The overall routing scheme sends the packet from \(Alice\) → \(Frank\) → \(Dan\) → \(Charlie\) → \(Bob\), where Frank, Dan, and Charlie are the three intermediaries, or proxies:
- Alice sends Frank \((((M, Bob)_{KCharlie}, Charlie)_{KDan}, Dan)_{KFrank}\)
- Frank decrypts this using his private key and sends \(((M, Bob)_{KCharlie}, Charlie)_{KDan}\) to Dan
- Dan decrypts this using his private key and sends \((M, Bob)_{KCharlie}\) to Charlie
- Charlie decrypts this using his private key and sends \(M\) to Bob
- For additional security, the message \(M\) could also have been encrypted using \({PK_{Bob}}\).
Note that this approach can be generalized to \(n\) intermediaries, and no one proxy knows both the sender and the recipient. In fact, even if \(n-1\) of the intermediaries were malicious and were colluding, as long as one recipient is honest, there is a low probability that they can connect Alice and Bob. If there were not a lot of people using the system however, if Frank and Charlie colluded, there would be a way to link the messages. In reality, though, each proxy server would likely be sending and receiving several thousands of messages, so it would be extremely difficult to link these two messages together.
Tor uses this type of onion routing for anonymous web browsing and censorship circumvention. While this example only depicted onion routing in one-direction, it can easily be scaled up, and Tor provides bidirectional communication.
39.4. Onion Routing Issues and Attacks
One of the downsides in onion routing is performance, as the message has to bounce off of several proxy servers before it reaches its destination, it takes a lot longer to get there. Each time the message goes through a proxy, there is an extra delay that is added to the latency. However, it should be noted that performance decreases linearly with the number of proxies added, and if you estimate that roughly half of the available proxy servers are honest then you only need to chain together a small number of proxies before you can be fairly sure that you have gained some level of anonymity (you can think of security going up exponentially, but performance going down linearly with the number of proxy servers added).

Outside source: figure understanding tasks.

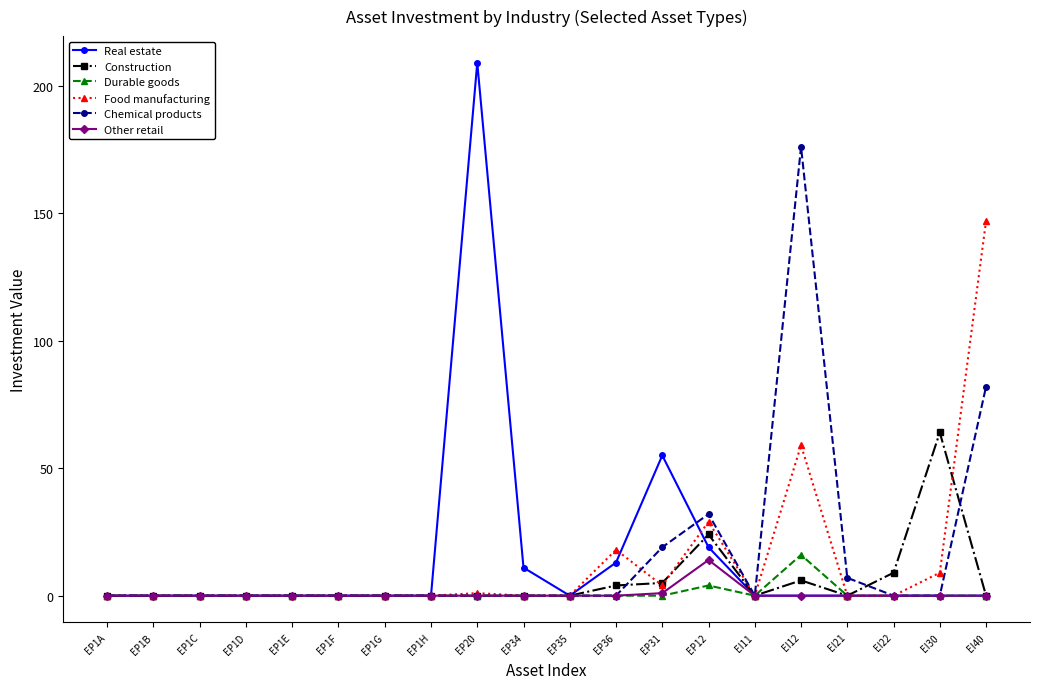

What is the difference between the highest and lowest values at EP34?

11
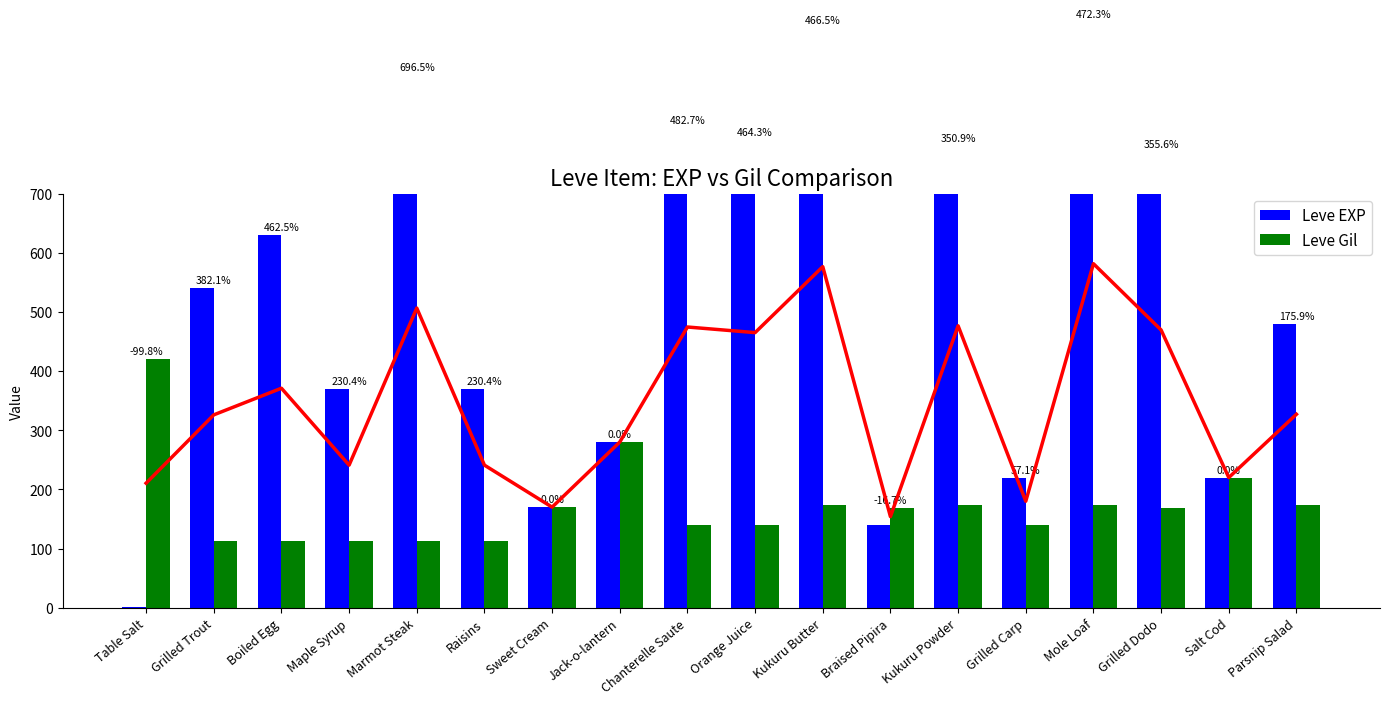

Which has a higher value, Boiled Egg or Chanterelle Saute?

Chanterelle Saute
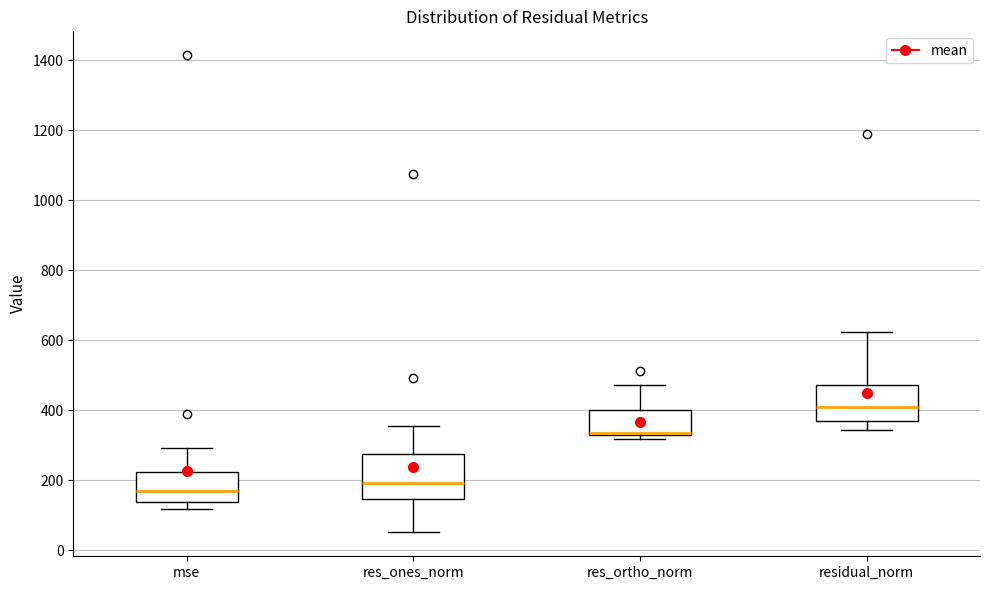

Reading left to right, read every box against the y-axis: the position of its median line, the range the box covers, and the ends of its whiskers. The values are not printed on the chart, so give them approximately, as read against the axis.

mse: median 160, box 140 to 220, whiskers 120 to 300
res_ones_norm: median 200, box 140 to 280, whiskers 60 to 360
res_ortho_norm: median 340, box 320 to 400, whiskers 320 (just below the box's lower edge) to 480
residual_norm: median 400, box 360 to 480, whiskers 340 to 620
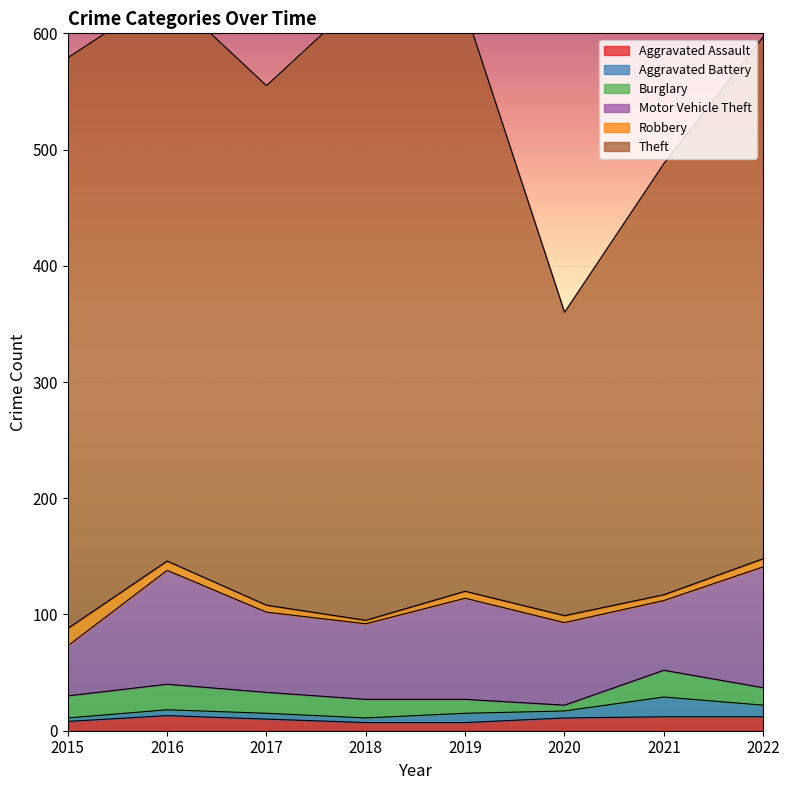

Which series has the widest spread of values?

Theft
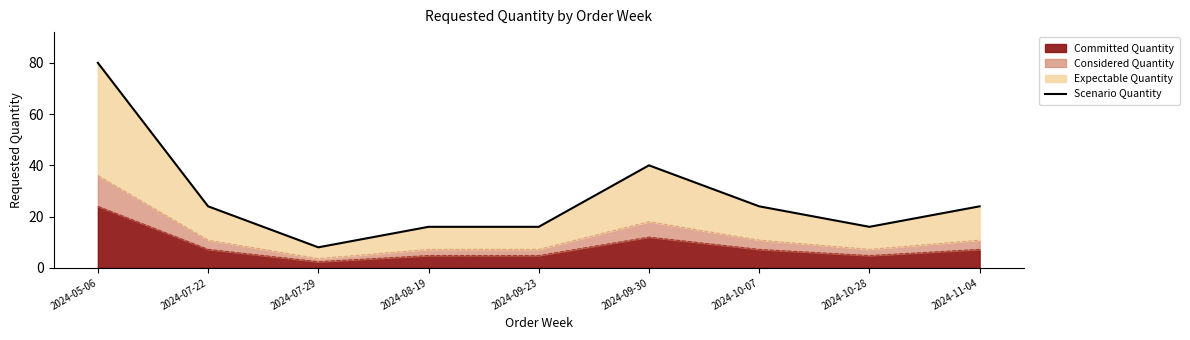

What is the difference between the values at 2024-09-30 and 2024-11-04?

16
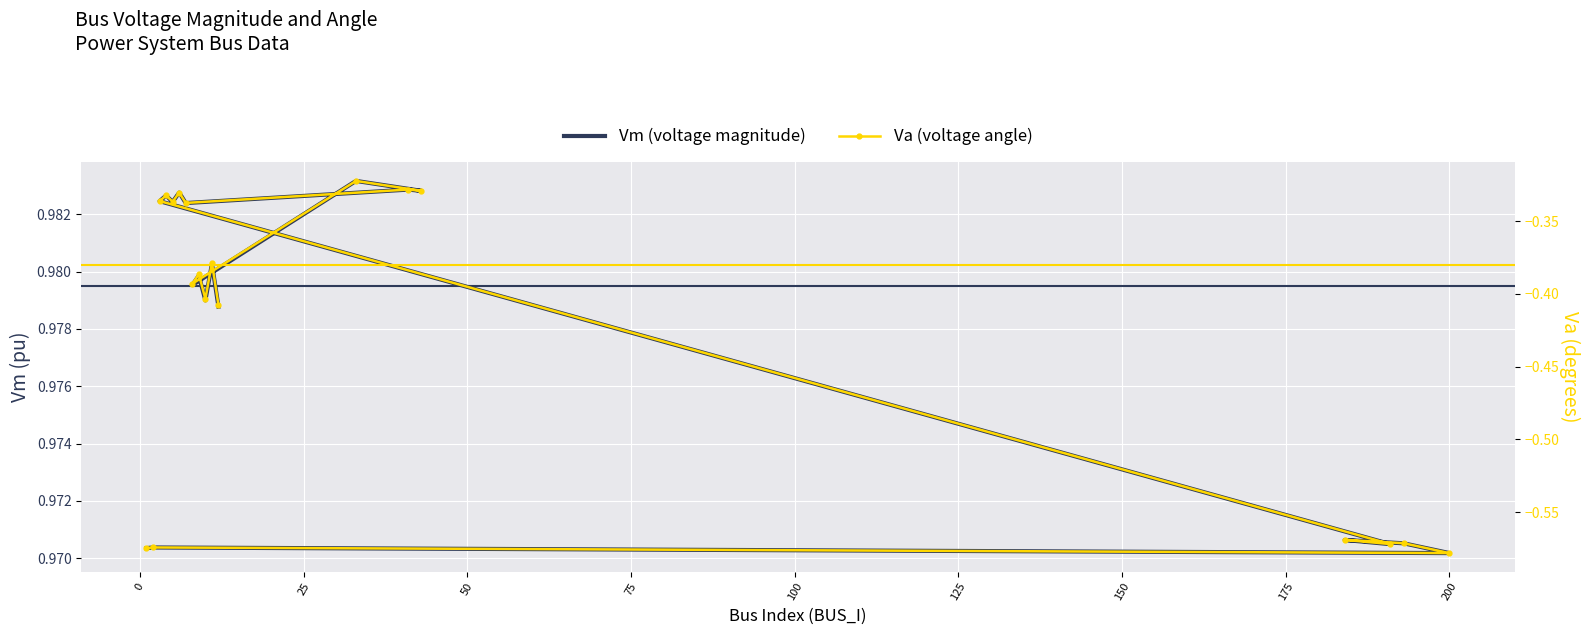

The value of Va (voltage angle) at 18 is -0.2. True or false?

False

Another possible attack is one that was mentioned in the previous section, when the first and last proxy servers are under malicious control. The attacker can use timing information to link Alice and Bob, but, as mentioned earlier, this depends on the amount of traffic that is flowing through the proxy servers at that time. A possible defense is to pad messages (this is what Tor does but they note that it’s not enough for defense), introduce significant delays, or if Bob is ready to accept encrypted messages, then the original message \(M\) can be encrypted.